Overcoming Challenges
Most of the information that goes into training cutting-edge Large Language Models comes from just gathering texts from all over the internet – such as the Common Crawl dataset that grabs data from over 3 billion web pages. Within those massive data hauls, there is a ton of private information from all types of people who have something about them online. Information that might be either accurate or inaccurate, and may even contain outright false information. This type of scenario brings up data protection and privacy challenges that are exceptionally difficult to address.
Furthermore, without adequate safeguards, the outputs generated by LLMs could disclose sensitive or private data found in the training datasets, potentially leading to actual or possible data breaches . The upside is that Large Language Models (LLMs) are not built with flaws that make them prone to leaking private data right off the bat. A big model is not just going to start throwing out private information because of how it is made. Instead, the risk of data breaches comes down to how the people running the model manage and use it.
On the other hand, Large Language Models can occasionally ‘hallucinate,’ generating false information that seems accurate. These hallucinations can result in the dissemination of incorrect, nonsensical, or misleading details about people, which could definitely harm an individual’s reputation and influence decisions that concern them. Moreover, when LLMs are trained on biased datasets, they risk reinforcing or even exacerbating the biases in that data.
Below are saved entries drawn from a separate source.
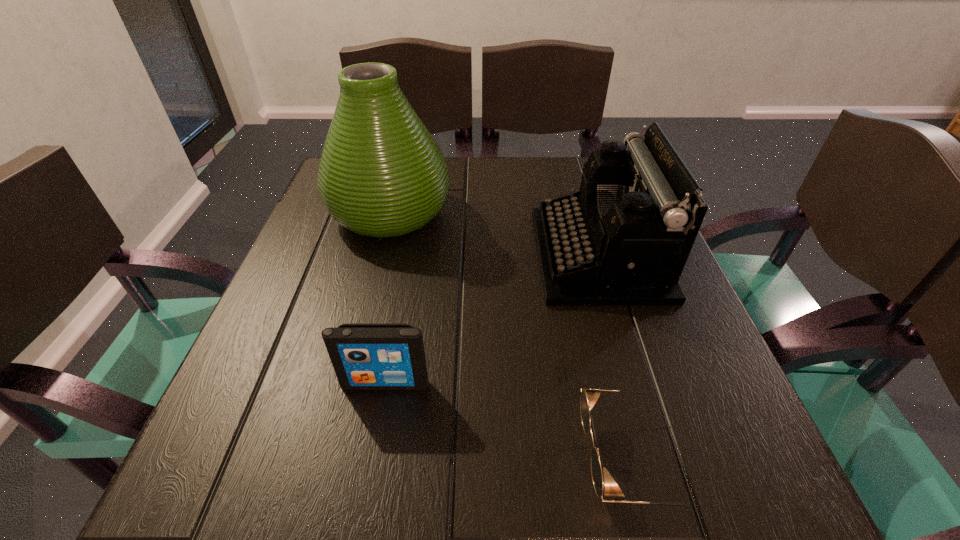
Identify the location of free space between the second tallest object and the shortest object. (616, 356).

Locate an element on the screen. free spot between the nearest object and the third farthest object is located at coordinates (509, 420).

Locate an element on the screen. The width and height of the screenshot is (960, 540). free space that is in between the typewriter and the third farthest object is located at coordinates (492, 319).

Where is `empty space that is in between the third tallest object and the nearest object`? empty space that is in between the third tallest object and the nearest object is located at coordinates (509, 420).

The width and height of the screenshot is (960, 540). I want to click on empty space between the iPod and the third shortest object, so click(x=492, y=319).

The width and height of the screenshot is (960, 540). What are the coordinates of `free space between the nearest object and the third shortest object` in the screenshot? It's located at (616, 356).

You are a GUI agent. You are given a task and a screenshot of the screen. Output one action in this format:
    pyautogui.click(x=<x>, y=<y>)
    Task: Click on the free space that is in between the third shortest object and the tallest object
    
    Given the screenshot: What is the action you would take?
    pyautogui.click(x=494, y=234)

Identify which object is the third nearest to the sunglasses. Please provide its 2D coordinates. Your answer should be formatted as a tuple, i.e. [(x, y)], where the tuple contains the x and y coordinates of a point satisfying the conditions above.

[(381, 174)]

Select which object appears as the closest to the second shortest object. Please provide its 2D coordinates. Your answer should be formatted as a tuple, i.e. [(x, y)], where the tuple contains the x and y coordinates of a point satisfying the conditions above.

[(589, 397)]

You are a GUI agent. You are given a task and a screenshot of the screen. Output one action in this format:
    pyautogui.click(x=<x>, y=<y>)
    Task: Click on the vacant space that satisfies the following two spatial constraints: 1. on the typing side of the typewriter; 2. on the front screen of the second shortest object
    
    Given the screenshot: What is the action you would take?
    pyautogui.click(x=637, y=383)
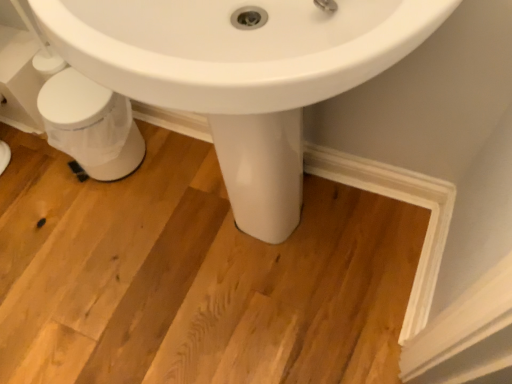
Find the location of a particular element. The image size is (512, 384). vacant area that lies between white glossy sink at center and white plastic trash can at lower left is located at coordinates (145, 189).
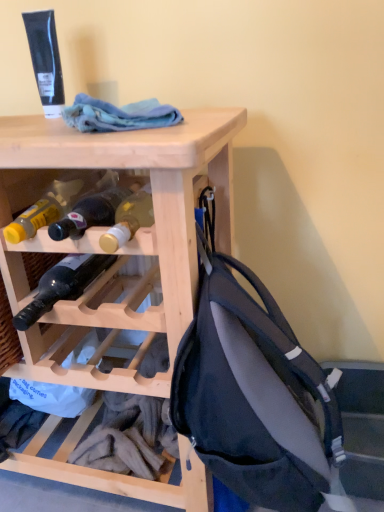
Locate an element on the screen. The height and width of the screenshot is (512, 384). free space on the front side of blue cotton cloth at upper center is located at coordinates (119, 134).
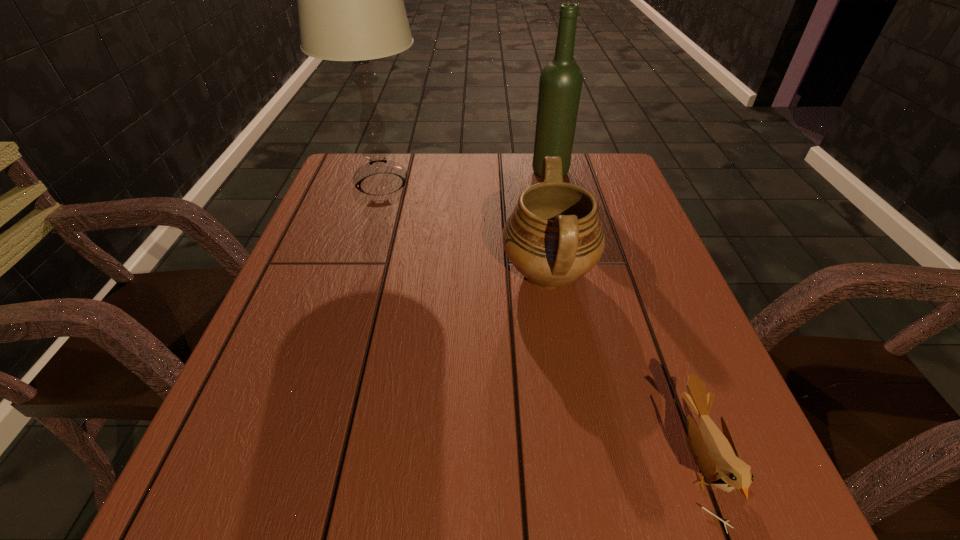
This screenshot has height=540, width=960. I want to click on free area in between the wine bottle and the table lamp, so click(466, 178).

The width and height of the screenshot is (960, 540). I want to click on empty location between the shortest object and the wine bottle, so click(625, 316).

You are a GUI agent. You are given a task and a screenshot of the screen. Output one action in this format:
    pyautogui.click(x=<x>, y=<y>)
    Task: Click on the object that is the closest one to the rightmost object
    
    Given the screenshot: What is the action you would take?
    pyautogui.click(x=553, y=237)

Identify the location of the closest object to the table lamp. (553, 237).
This situation results in outputs that are discriminatory or unfair, possibly breaching the standard of equitable personal data processing.
The Path Forward
As Large Language Models (LLMs) evolve, they are expected to enhance across the board. Future versions will likely produce responses that are not only more coherent but also exhibit advanced capabilities in identifying and reducing bias, as well as in being more transparent. This progress promises to establish LLMs as dependable tools across various sectors such as finance, manufacturing, content generation, healthcare, and education.
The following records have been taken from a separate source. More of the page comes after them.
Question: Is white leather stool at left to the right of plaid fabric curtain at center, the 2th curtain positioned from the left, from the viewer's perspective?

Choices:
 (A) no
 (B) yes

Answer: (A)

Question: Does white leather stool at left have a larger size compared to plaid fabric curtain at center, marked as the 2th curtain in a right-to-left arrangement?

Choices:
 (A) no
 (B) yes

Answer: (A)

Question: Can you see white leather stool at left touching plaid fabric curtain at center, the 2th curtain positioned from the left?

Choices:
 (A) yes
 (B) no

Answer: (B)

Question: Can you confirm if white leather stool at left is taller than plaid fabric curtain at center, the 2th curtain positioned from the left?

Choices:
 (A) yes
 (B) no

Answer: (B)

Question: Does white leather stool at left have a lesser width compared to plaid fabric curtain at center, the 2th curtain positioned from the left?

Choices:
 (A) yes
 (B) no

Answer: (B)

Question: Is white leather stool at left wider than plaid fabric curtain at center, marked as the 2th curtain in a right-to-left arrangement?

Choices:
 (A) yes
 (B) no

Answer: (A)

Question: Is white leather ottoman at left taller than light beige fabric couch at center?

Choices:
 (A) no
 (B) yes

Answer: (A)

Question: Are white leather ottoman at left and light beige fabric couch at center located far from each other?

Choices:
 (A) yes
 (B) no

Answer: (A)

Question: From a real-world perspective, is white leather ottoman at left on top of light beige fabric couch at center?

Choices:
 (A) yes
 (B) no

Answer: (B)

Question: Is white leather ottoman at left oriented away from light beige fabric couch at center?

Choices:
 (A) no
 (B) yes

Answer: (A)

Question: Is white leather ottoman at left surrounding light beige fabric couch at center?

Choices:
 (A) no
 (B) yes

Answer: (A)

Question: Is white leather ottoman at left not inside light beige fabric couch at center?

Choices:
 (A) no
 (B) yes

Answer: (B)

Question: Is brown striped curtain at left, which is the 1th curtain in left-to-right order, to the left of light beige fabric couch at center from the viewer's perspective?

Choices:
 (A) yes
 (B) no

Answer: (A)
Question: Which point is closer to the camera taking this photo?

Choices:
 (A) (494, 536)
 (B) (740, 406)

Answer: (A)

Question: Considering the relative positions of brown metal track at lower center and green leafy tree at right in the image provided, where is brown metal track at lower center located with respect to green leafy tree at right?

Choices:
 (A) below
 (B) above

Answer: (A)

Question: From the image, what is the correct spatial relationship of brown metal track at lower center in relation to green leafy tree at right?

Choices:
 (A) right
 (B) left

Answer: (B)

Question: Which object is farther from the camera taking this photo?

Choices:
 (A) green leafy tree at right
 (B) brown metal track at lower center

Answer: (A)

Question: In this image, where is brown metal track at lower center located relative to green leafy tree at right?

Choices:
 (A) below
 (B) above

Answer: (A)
The market is expected to grow in the number and diversity of LLMs available, providing organizations with a broader spectrum of options to pinpoint the most suitable LLM for their specific AI initiatives. Customizing these models is also set to become much simpler and more precise, enabling AI applications to be optimized for greater speed, efficiency, and productivity. In the future, the cost of large language models will decrease significantly, making it feasible for small businesses to tap into the benefits and capabilities of them.